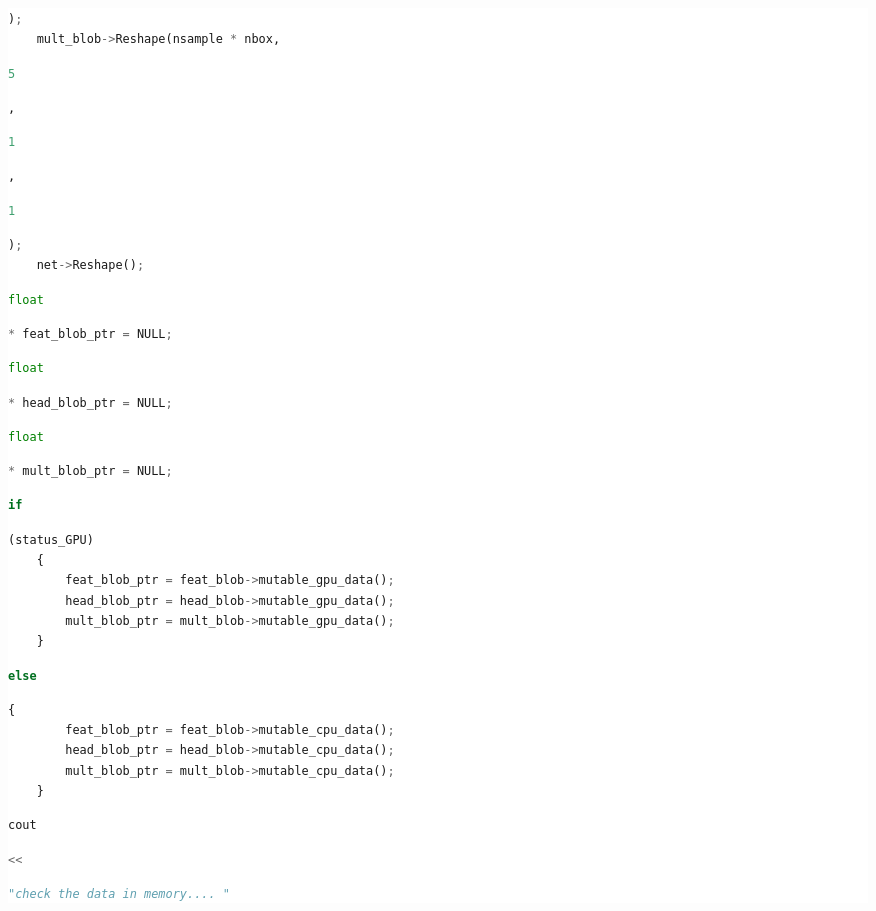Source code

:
 ```python
```
```python
);
    mult_blob->Reshape(nsample * nbox,
```
```python
5
```
```python
,
```
```python
1
```
```python
,
```
```python
1
```
```python
);
    net->Reshape();
```
```python
float
```
```python
* feat_blob_ptr = NULL;
```
```python
float
```
```python
* head_blob_ptr = NULL;
```
```python
float
```
```python
* mult_blob_ptr = NULL;
```
```python
if
```
```python
(status_GPU)
    {
        feat_blob_ptr = feat_blob->mutable_gpu_data();
        head_blob_ptr = head_blob->mutable_gpu_data();
        mult_blob_ptr = mult_blob->mutable_gpu_data();
    }
```
```python
else
```
```python
{
        feat_blob_ptr = feat_blob->mutable_cpu_data();
        head_blob_ptr = head_blob->mutable_cpu_data();
        mult_blob_ptr = mult_blob->mutable_cpu_data();
    }
```
```python
cout
```
```python
<<
```
```python
"check the data in memory.... "
```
..........
**Problem requirements**
Could you please repeat the entries above exactly, with every picture left out?

**Solution to this problem**
Source code

:
 ```python
```
```python
);
    mult_blob->Reshape(nsample * nbox,
```
```python
5
```
```python
,
```
```python
1
```
```python
,
```
```python
1
```
```python
);
    net->Reshape();
```
```python
float
```
```python
* feat_blob_ptr = NULL;
```
```python
float
```
```python
* head_blob_ptr = NULL;
```
```python
float
```
```python
* mult_blob_ptr = NULL;
```
```python
if
```
```python
(status_GPU)
    {
        feat_blob_ptr = feat_blob->mutable_gpu_data();
        head_blob_ptr = head_blob->mutable_gpu_data();
        mult_blob_ptr = mult_blob->mutable_gpu_data();
    }
```
```python
else
```
```python
{
        feat_blob_ptr = feat_blob->mutable_cpu_data();
        head_blob_ptr = head_blob->mutable_cpu_data();
        mult_blob_ptr = mult_blob->mutable_cpu_data();
    }
```
```python
cout
```
```python
<<
```
```python
"check the data in memory.... "
```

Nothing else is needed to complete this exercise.